Distributing query results (using scrolling?)

I've been thinking about ways of running Hadoop jobs on the results of
elasticsearch queries.

I was hoping that I could just distribute a scrollid to the different
mappers and then have them read and process batches of data served as
needed from their closest es node (data locality isn't really an issue
here, the hadoop and es nodes will normally not be co-located)

The documentation is pretty clear that this shouldn't work (
http://www.elasticsearch.org/guide/reference/api/search/scroll/) "Note:
the scroll_id changes for each scroll request and only the most recent one
should be used" ... but running on 0.19, the scroll id did appear to remain
the same .... does anybody know which of the following is true:

  • On all versions the scrollid can change, though sometimes won't
  • It didn't change up until version XXX, but now does
  • It doesn't change, but we put that in because we might need to make it
    change in the future?

(It would also require the get-more-data operation to be atomic across
multiple nodes, which not be the case)

Any pointers to good spots in the codebase to look at the inner workings of
scrolls? (I always get a bit lost in the middle of the es code!)

Thanks for any insight/pointers

Alex

--
You received this message because you are subscribed to the Google Groups "elasticsearch" group.
To unsubscribe from this group and stop receiving emails from it, send an email to elasticsearch+unsubscribe@googlegroups.com.
For more options, visit https://groups.google.com/groups/opt_out.

Hi Alex,

I've recently been evaluating a very similar use case, you might be
interested in these threads (unique scroll
idshttps://groups.google.com/forum/#!topic/elasticsearch/tqmwhuDADFwand
characteristics
of scrollinghttps://groups.google.com/forum/#!topic/elasticsearch/55ByVEr93bo
).

I can't speak to different versions of ES or codebase specifics, but my
guess is that what you're seeing is similar to what I see in 0.20.4:

  • A _scroll_id will remain the same for some number of requests issued
    against it, and at some point will change.
  • Issuing multiple requests against the same _scroll_id will yield
    subsequent results (at least for the overall resultset that that _scroll_id
    represents before it changes), not the same results.
  • You must use the most recent _scroll_id (as you mentioned) to be sure
    to accurately get the full set of results for the query.

If you're not seeing the scroll id change in 0.19. I would guess that your
query is small enough that it doesn't end up giving you a new id, but
that's just a hunch.

To conclude, I don't *think *you'll be able to achieve what you want using
scrollers (at least that's the conclusion I've come to - I'd love to hear
otherwise).
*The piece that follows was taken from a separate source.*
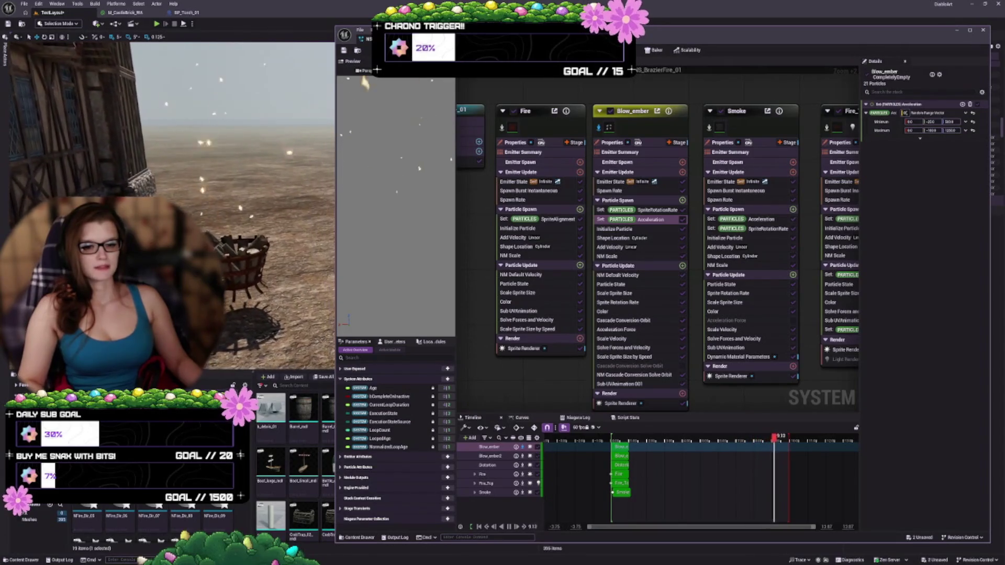
click(931, 130)
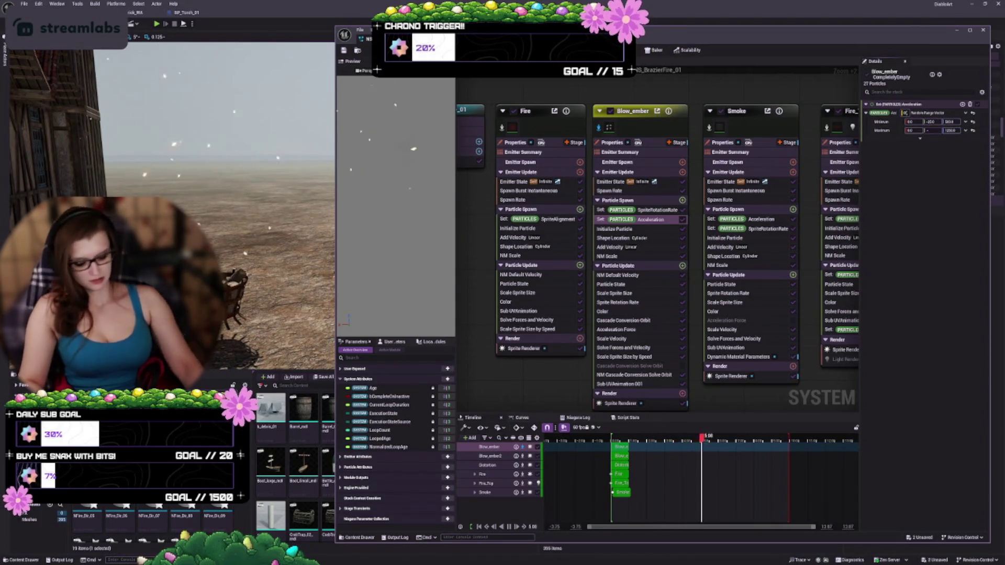
text(-500)
key(Return)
An alternative approach is using from/to attributes of a normal
query and have each mapper operate on a certain range of a query.

  • oli

On Mon, Jun 17, 2013 at 9:28 AM, Alex at Ikanow apiggott@ikanow.com wrote:

I've been thinking about ways of running Hadoop jobs on the results of
elasticsearch queries.

I was hoping that I could just distribute a scrollid to the different
mappers and then have them read and process batches of data served as
needed from their closest es node (data locality isn't really an issue
here, the hadoop and es nodes will normally not be co-located)

The documentation is pretty clear that this shouldn't work (
Elasticsearch Platform — Find real-time answers at scale | Elastic) "Note:
the scroll_id changes for each scroll request and only the most recent
one should be used" ... but running on 0.19, the scroll id did appear to
remain the same .... does anybody know which of the following is true:

  • On all versions the scrollid can change, though sometimes won't
  • It didn't change up until version XXX, but now does
  • It doesn't change, but we put that in because we might need to make it
    change in the future?

(It would also require the get-more-data operation to be atomic across
multiple nodes, which not be the case)

Any pointers to good spots in the codebase to look at the inner workings
of scrolls? (I always get a bit lost in the middle of the es code!)
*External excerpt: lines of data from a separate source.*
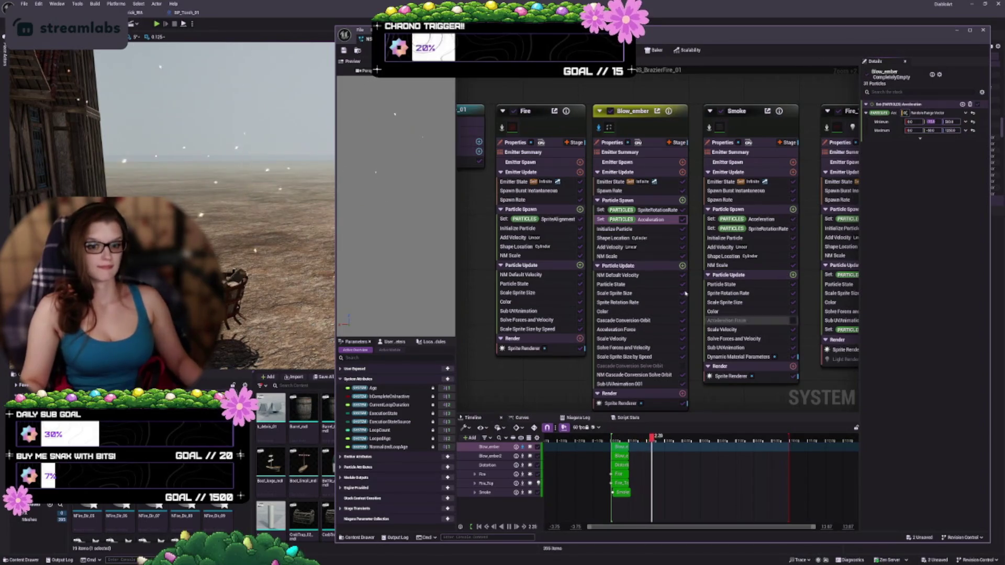
mouse_move(222, 130)
mouse_down()
mouse_move(199, 131)
mouse_move(199, 105)
mouse_up()
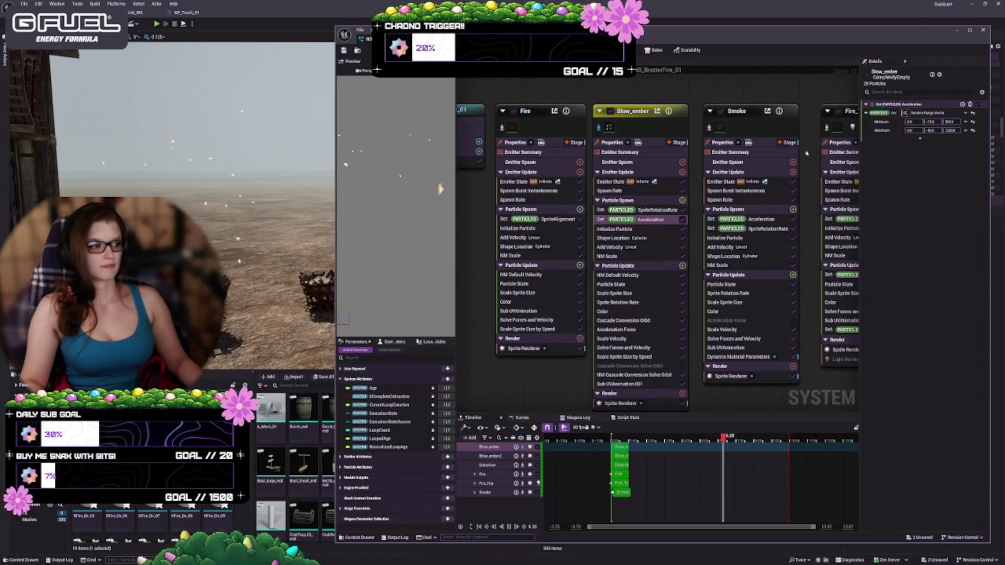
drag(966, 121, 955, 120)
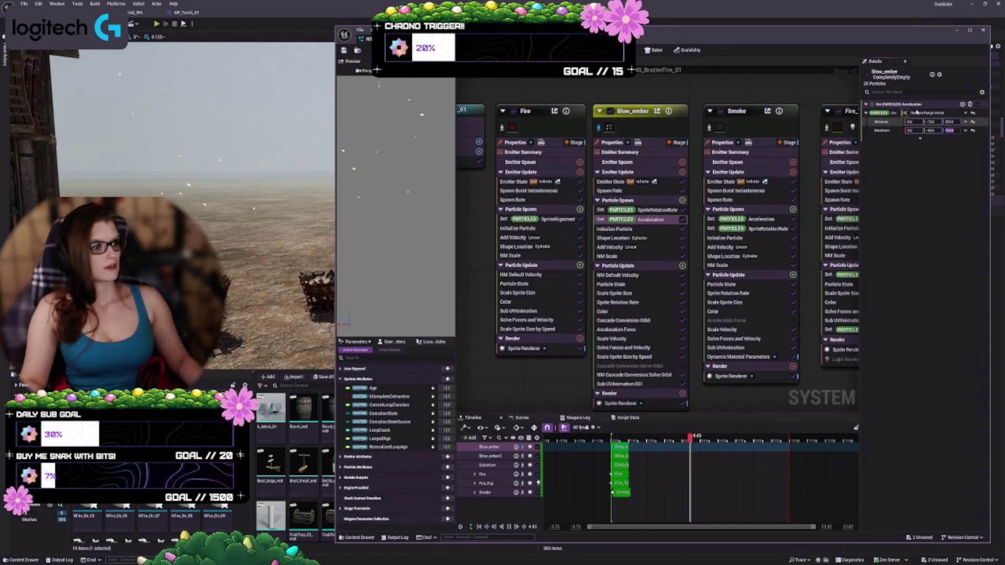
click(647, 229)
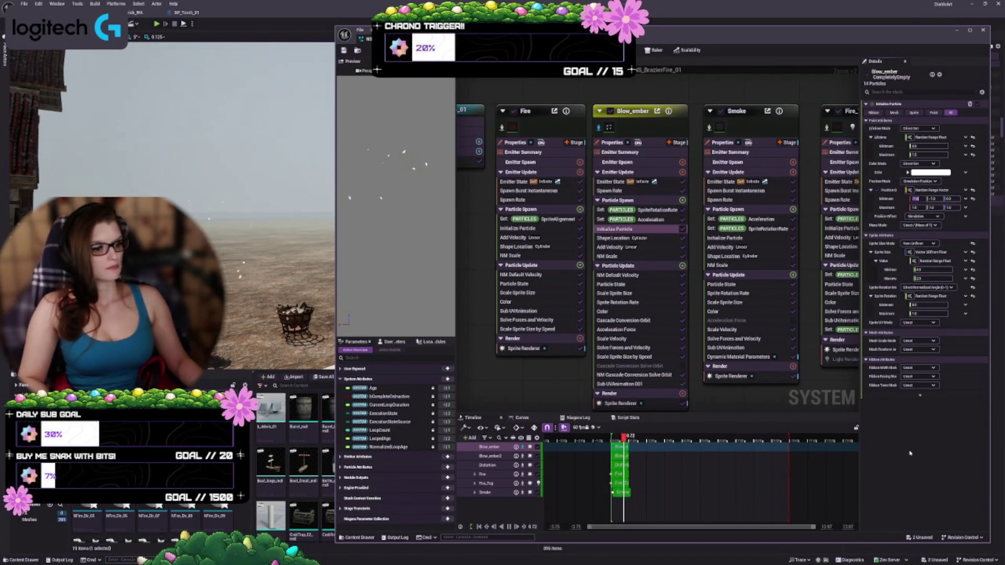
Commit the edited Initialize Particle values and apply the new sprite size
key(ctrl+s)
Thanks for any insight/pointers

Alex

--
You received this message because you are subscribed to the Google Groups
"elasticsearch" group.
To unsubscribe from this group and stop receiving emails from it, send an
email to elasticsearch+unsubscribe@googlegroups.com.
For more options, visit https://groups.google.com/groups/opt_out.

--
You received this message because you are subscribed to the Google Groups "elasticsearch" group.
To unsubscribe from this group and stop receiving emails from it, send an email to elasticsearch+unsubscribe@googlegroups.com.
For more options, visit https://groups.google.com/groups/opt_out.

Hey thanks for sharing your experiences and those links

If there's 2 of us then maybe that's enough for a feature request :slight_smile:

Hmm looking at the code, it seems like all the scroll function does is save
and apply the from/to information anyway (
https://github.com/elasticsearch/elasticsearch/blob/f09ad507a44367ed6ca29c6f3dae7659a2da1994/src/main/java/org/elasticsearch/search/SearchService.java),
so no reason not to do as you suggest!

(The existing elasticsearch-hadoop connector incidentally generates 1
mapper per shard and scrolls through that, which might be as well as you
can do anyway)

On Monday, June 17, 2013 12:50:23 PM UTC-4, Oli wrote:

Hi Alex,

I've recently been evaluating a very similar use case, you might be
interested in these threads (unique scroll idshttps://groups.google.com/forum/#!topic/elasticsearch/tqmwhuDADFwand characteristics
of scrollinghttps://groups.google.com/forum/#!topic/elasticsearch/55ByVEr93bo
).

I can't speak to different versions of ES or codebase specifics, but my
guess is that what you're seeing is similar to what I see in 0.20.4:

  • A _scroll_id will remain the same for some number of requests issued
    against it, and at some point will change.
  • Issuing multiple requests against the same _scroll_id will yield
    subsequent results (at least for the overall resultset that that _scroll_id
    represents before it changes), not the same results.
  • You must use the most recent _scroll_id (as you mentioned) to be
    sure to accurately get the full set of results for the query.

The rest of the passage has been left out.